[WHAT YOU SHOULD DO] Make an exact copy of all the entries below, with the pictures left out.

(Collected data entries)
↓↓↓

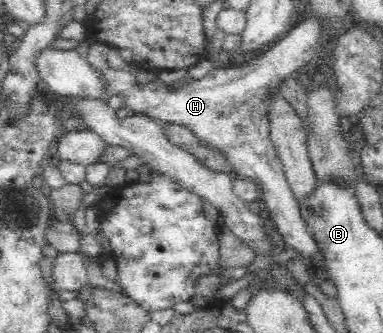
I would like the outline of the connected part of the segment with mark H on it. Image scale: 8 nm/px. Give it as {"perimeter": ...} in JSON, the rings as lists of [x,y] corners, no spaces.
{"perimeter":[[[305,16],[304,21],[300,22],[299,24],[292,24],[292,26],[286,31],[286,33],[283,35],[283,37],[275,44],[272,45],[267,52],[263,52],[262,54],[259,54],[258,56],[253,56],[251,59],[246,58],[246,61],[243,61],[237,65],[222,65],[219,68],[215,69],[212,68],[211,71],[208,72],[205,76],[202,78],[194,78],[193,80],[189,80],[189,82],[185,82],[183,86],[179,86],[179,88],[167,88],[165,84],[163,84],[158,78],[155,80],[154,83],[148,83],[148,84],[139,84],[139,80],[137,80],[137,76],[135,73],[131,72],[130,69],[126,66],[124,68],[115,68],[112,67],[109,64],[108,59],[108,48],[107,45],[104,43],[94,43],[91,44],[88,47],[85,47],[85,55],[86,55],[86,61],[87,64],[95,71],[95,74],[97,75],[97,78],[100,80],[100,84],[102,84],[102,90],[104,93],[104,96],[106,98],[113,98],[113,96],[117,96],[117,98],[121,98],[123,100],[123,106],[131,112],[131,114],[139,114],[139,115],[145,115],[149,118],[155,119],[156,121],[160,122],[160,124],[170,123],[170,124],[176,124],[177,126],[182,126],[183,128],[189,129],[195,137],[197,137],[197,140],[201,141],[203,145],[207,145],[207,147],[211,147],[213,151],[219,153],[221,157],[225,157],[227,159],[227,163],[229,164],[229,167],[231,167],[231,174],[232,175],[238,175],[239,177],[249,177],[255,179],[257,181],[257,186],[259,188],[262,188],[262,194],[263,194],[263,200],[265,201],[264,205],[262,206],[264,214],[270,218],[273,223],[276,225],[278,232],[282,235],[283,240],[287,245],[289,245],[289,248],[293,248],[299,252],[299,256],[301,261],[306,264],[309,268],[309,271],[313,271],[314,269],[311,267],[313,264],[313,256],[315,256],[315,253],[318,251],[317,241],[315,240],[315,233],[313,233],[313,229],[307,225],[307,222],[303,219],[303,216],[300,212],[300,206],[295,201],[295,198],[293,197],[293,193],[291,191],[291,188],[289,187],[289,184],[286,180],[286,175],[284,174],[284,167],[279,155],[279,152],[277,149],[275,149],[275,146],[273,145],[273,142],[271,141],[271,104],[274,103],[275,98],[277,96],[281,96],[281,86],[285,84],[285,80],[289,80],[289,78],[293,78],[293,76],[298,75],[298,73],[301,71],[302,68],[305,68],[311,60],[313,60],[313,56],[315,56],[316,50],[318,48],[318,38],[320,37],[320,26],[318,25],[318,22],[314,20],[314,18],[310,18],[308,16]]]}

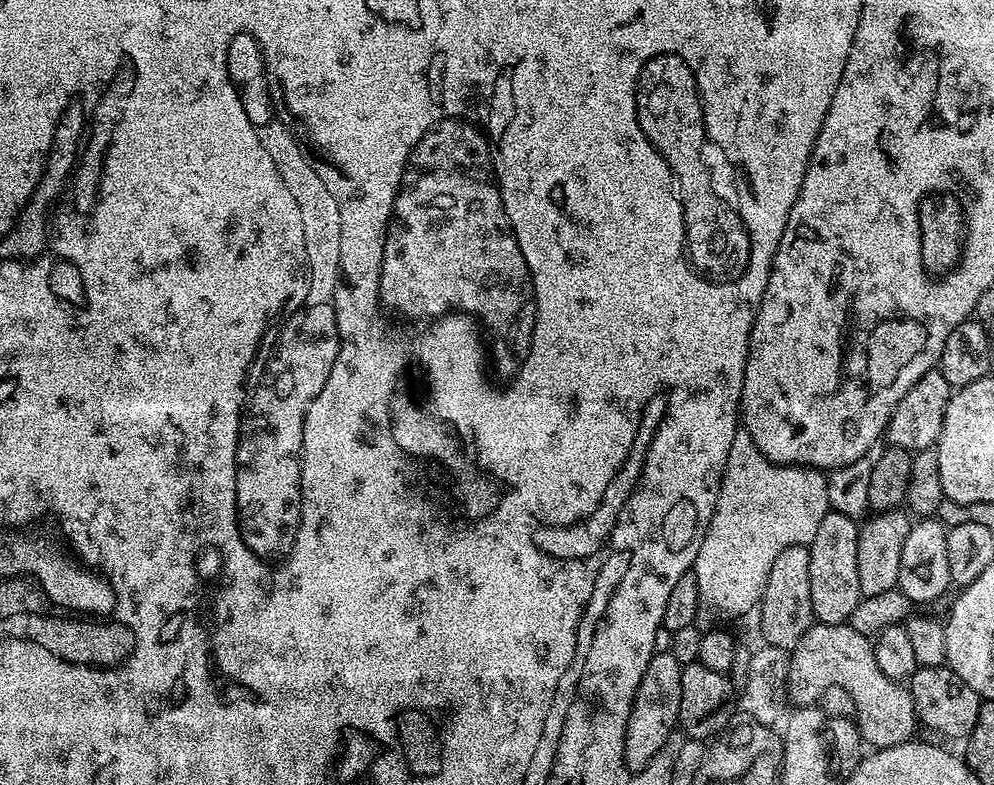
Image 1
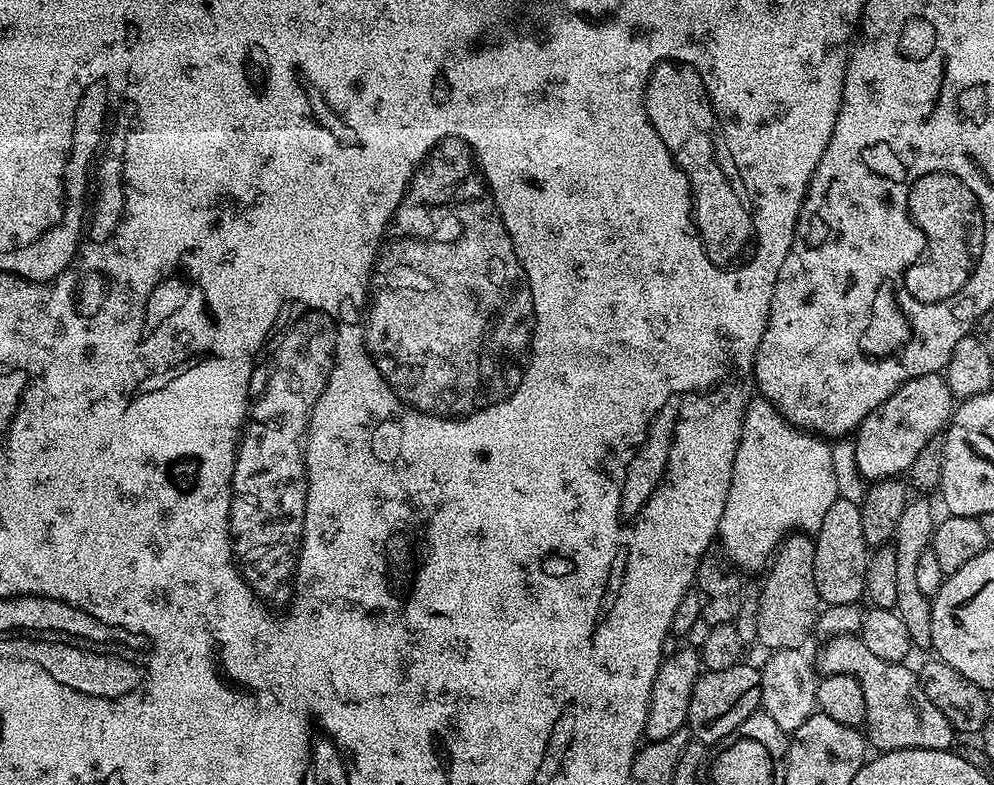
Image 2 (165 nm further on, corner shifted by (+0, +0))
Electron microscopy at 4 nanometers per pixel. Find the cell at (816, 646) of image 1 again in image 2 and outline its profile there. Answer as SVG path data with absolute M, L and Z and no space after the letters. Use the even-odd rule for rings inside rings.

↑↑↑

[RESPONSE TO THE TASK]
I would like the outline of the connected part of the segment with mark H on it. Image scale: 8 nm/px. Give it as {"perimeter": ...} in JSON, the rings as lists of [x,y] corners, no spaces.
{"perimeter":[[[305,16],[304,21],[300,22],[299,24],[292,24],[292,26],[286,31],[286,33],[283,35],[283,37],[275,44],[272,45],[267,52],[263,52],[262,54],[259,54],[258,56],[253,56],[251,59],[246,58],[246,61],[243,61],[237,65],[222,65],[219,68],[215,69],[212,68],[211,71],[208,72],[205,76],[202,78],[194,78],[193,80],[189,80],[189,82],[185,82],[183,86],[179,86],[179,88],[167,88],[165,84],[163,84],[158,78],[155,80],[154,83],[148,83],[148,84],[139,84],[139,80],[137,80],[137,76],[135,73],[131,72],[130,69],[126,66],[124,68],[115,68],[112,67],[109,64],[108,59],[108,48],[107,45],[104,43],[94,43],[91,44],[88,47],[85,47],[85,55],[86,55],[86,61],[87,64],[95,71],[95,74],[97,75],[97,78],[100,80],[100,84],[102,84],[102,90],[104,93],[104,96],[106,98],[113,98],[113,96],[117,96],[117,98],[121,98],[123,100],[123,106],[131,112],[131,114],[139,114],[139,115],[145,115],[149,118],[155,119],[156,121],[160,122],[160,124],[170,123],[170,124],[176,124],[177,126],[182,126],[183,128],[189,129],[195,137],[197,137],[197,140],[201,141],[203,145],[207,145],[207,147],[211,147],[213,151],[219,153],[221,157],[225,157],[227,159],[227,163],[229,164],[229,167],[231,167],[231,174],[232,175],[238,175],[239,177],[249,177],[255,179],[257,181],[257,186],[259,188],[262,188],[262,194],[263,194],[263,200],[265,201],[264,205],[262,206],[264,214],[270,218],[273,223],[276,225],[278,232],[282,235],[283,240],[287,245],[289,245],[289,248],[293,248],[299,252],[299,256],[301,261],[306,264],[309,268],[309,271],[313,271],[314,269],[311,267],[313,264],[313,256],[315,256],[315,253],[318,251],[317,241],[315,240],[315,233],[313,233],[313,229],[307,225],[307,222],[303,219],[303,216],[300,212],[300,206],[295,201],[295,198],[293,197],[293,193],[291,191],[291,188],[289,187],[289,184],[286,180],[286,175],[284,174],[284,167],[279,155],[279,152],[277,149],[275,149],[275,146],[273,145],[273,142],[271,141],[271,104],[274,103],[275,98],[277,96],[281,96],[281,86],[285,84],[285,80],[289,80],[289,78],[293,78],[293,76],[298,75],[298,73],[301,71],[302,68],[305,68],[311,60],[313,60],[313,56],[315,56],[316,50],[318,48],[318,38],[320,37],[320,26],[318,25],[318,22],[314,20],[314,18],[310,18],[308,16]]]}

Image 1
Image 2 (165 nm further on, corner shifted by (+0, +0))
Electron microscopy at 4 nanometers per pixel. Find the cell at (816, 646) of image 1 again in image 2 and outline its profile there. Answer as SVG path data with absolute M, L and Z and no space after the letters. Use the even-odd rule for rings inside rings.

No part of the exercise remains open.